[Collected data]
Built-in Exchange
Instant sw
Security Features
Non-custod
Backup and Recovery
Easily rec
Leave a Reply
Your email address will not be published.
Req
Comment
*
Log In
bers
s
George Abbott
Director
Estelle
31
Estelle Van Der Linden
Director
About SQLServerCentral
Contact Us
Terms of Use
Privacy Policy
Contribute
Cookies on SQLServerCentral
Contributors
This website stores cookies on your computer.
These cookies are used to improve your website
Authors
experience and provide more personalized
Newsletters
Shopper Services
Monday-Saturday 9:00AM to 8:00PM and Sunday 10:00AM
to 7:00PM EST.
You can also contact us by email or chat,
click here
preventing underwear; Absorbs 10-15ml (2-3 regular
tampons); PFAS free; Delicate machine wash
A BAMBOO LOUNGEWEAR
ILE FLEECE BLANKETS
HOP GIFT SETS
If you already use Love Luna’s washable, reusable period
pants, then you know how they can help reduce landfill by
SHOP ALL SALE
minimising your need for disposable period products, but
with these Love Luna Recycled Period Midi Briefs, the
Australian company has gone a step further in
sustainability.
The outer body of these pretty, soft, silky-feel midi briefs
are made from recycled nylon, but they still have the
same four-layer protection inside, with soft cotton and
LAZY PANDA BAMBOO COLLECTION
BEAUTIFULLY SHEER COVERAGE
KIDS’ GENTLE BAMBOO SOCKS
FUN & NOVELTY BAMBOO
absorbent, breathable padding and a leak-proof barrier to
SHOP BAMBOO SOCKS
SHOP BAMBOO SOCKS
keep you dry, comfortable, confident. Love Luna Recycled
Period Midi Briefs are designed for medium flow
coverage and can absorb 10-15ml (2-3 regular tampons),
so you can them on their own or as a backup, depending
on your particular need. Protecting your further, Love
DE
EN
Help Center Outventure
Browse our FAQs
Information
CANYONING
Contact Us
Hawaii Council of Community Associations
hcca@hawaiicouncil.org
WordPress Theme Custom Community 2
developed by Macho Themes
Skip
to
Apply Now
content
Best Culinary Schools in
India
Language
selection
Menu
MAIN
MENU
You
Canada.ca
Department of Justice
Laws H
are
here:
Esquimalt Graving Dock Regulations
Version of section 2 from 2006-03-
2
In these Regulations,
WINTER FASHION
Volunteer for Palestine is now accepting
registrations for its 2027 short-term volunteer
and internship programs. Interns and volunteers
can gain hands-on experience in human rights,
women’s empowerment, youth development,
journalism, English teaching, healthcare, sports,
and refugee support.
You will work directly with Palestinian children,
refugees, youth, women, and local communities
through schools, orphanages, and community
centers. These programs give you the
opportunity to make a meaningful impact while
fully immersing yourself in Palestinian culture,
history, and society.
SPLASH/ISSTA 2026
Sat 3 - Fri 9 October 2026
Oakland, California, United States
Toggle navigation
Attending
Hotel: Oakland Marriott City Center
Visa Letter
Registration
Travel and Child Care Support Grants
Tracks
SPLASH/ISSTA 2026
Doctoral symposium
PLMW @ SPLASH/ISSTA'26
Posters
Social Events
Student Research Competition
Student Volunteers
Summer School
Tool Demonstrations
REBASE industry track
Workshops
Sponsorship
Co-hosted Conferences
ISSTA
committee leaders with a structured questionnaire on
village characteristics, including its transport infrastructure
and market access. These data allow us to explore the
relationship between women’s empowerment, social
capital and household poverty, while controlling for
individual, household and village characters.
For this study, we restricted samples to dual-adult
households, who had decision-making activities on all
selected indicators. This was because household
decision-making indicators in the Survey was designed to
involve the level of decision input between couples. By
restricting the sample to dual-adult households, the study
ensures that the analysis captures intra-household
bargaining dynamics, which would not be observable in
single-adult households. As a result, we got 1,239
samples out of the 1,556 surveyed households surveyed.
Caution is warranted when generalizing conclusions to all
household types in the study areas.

WORK TO BE COMPLETED =>
Quote every line of the listing above, word for word and in its original order.

PROBLEM SOLUTION =>
Built-in Exchange
Instant sw
Security Features
Non-custod
Backup and Recovery
Easily rec
Leave a Reply
Your email address will not be published.
Req
Comment
*
Log In
bers
s
George Abbott
Director
Estelle
31
Estelle Van Der Linden
Director
About SQLServerCentral
Contact Us
Terms of Use
Privacy Policy
Contribute
Cookies on SQLServerCentral
Contributors
This website stores cookies on your computer.
These cookies are used to improve your website
Authors
experience and provide more personalized
Newsletters
Shopper Services
Monday-Saturday 9:00AM to 8:00PM and Sunday 10:00AM
to 7:00PM EST.
You can also contact us by email or chat,
click here
preventing underwear; Absorbs 10-15ml (2-3 regular
tampons); PFAS free; Delicate machine wash
A BAMBOO LOUNGEWEAR
ILE FLEECE BLANKETS
HOP GIFT SETS
If you already use Love Luna’s washable, reusable period
pants, then you know how they can help reduce landfill by
SHOP ALL SALE
minimising your need for disposable period products, but
with these Love Luna Recycled Period Midi Briefs, the
Australian company has gone a step further in
sustainability.
The outer body of these pretty, soft, silky-feel midi briefs
are made from recycled nylon, but they still have the
same four-layer protection inside, with soft cotton and
LAZY PANDA BAMBOO COLLECTION
BEAUTIFULLY SHEER COVERAGE
KIDS’ GENTLE BAMBOO SOCKS
FUN & NOVELTY BAMBOO
absorbent, breathable padding and a leak-proof barrier to
SHOP BAMBOO SOCKS
SHOP BAMBOO SOCKS
keep you dry, comfortable, confident. Love Luna Recycled
Period Midi Briefs are designed for medium flow
coverage and can absorb 10-15ml (2-3 regular tampons),
so you can them on their own or as a backup, depending
on your particular need. Protecting your further, Love
DE
EN
Help Center Outventure
Browse our FAQs
Information
CANYONING
Contact Us
Hawaii Council of Community Associations
hcca@hawaiicouncil.org
WordPress Theme Custom Community 2
developed by Macho Themes
Skip
to
Apply Now
content
Best Culinary Schools in
India
Language
selection
Menu
MAIN
MENU
You
Canada.ca
Department of Justice
Laws H
are
here:
Esquimalt Graving Dock Regulations
Version of section 2 from 2006-03-
2
In these Regulations,
WINTER FASHION
Volunteer for Palestine is now accepting
registrations for its 2027 short-term volunteer
and internship programs. Interns and volunteers
can gain hands-on experience in human rights,
women’s empowerment, youth development,
journalism, English teaching, healthcare, sports,
and refugee support.
You will work directly with Palestinian children,
refugees, youth, women, and local communities
through schools, orphanages, and community
centers. These programs give you the
opportunity to make a meaningful impact while
fully immersing yourself in Palestinian culture,
history, and society.
SPLASH/ISSTA 2026
Sat 3 - Fri 9 October 2026
Oakland, California, United States
Toggle navigation
Attending
Hotel: Oakland Marriott City Center
Visa Letter
Registration
Travel and Child Care Support Grants
Tracks
SPLASH/ISSTA 2026
Doctoral symposium
PLMW @ SPLASH/ISSTA'26
Posters
Social Events
Student Research Competition
Student Volunteers
Summer School
Tool Demonstrations
REBASE industry track
Workshops
Sponsorship
Co-hosted Conferences
ISSTA
committee leaders with a structured questionnaire on
village characteristics, including its transport infrastructure
and market access. These data allow us to explore the
relationship between women’s empowerment, social
capital and household poverty, while controlling for
individual, household and village characters.
For this study, we restricted samples to dual-adult
households, who had decision-making activities on all
selected indicators. This was because household
decision-making indicators in the Survey was designed to
involve the level of decision input between couples. By
restricting the sample to dual-adult households, the study
ensures that the analysis captures intra-household
bargaining dynamics, which would not be observable in
single-adult households. As a result, we got 1,239
samples out of the 1,556 surveyed households surveyed.
Caution is warranted when generalizing conclusions to all
household types in the study areas.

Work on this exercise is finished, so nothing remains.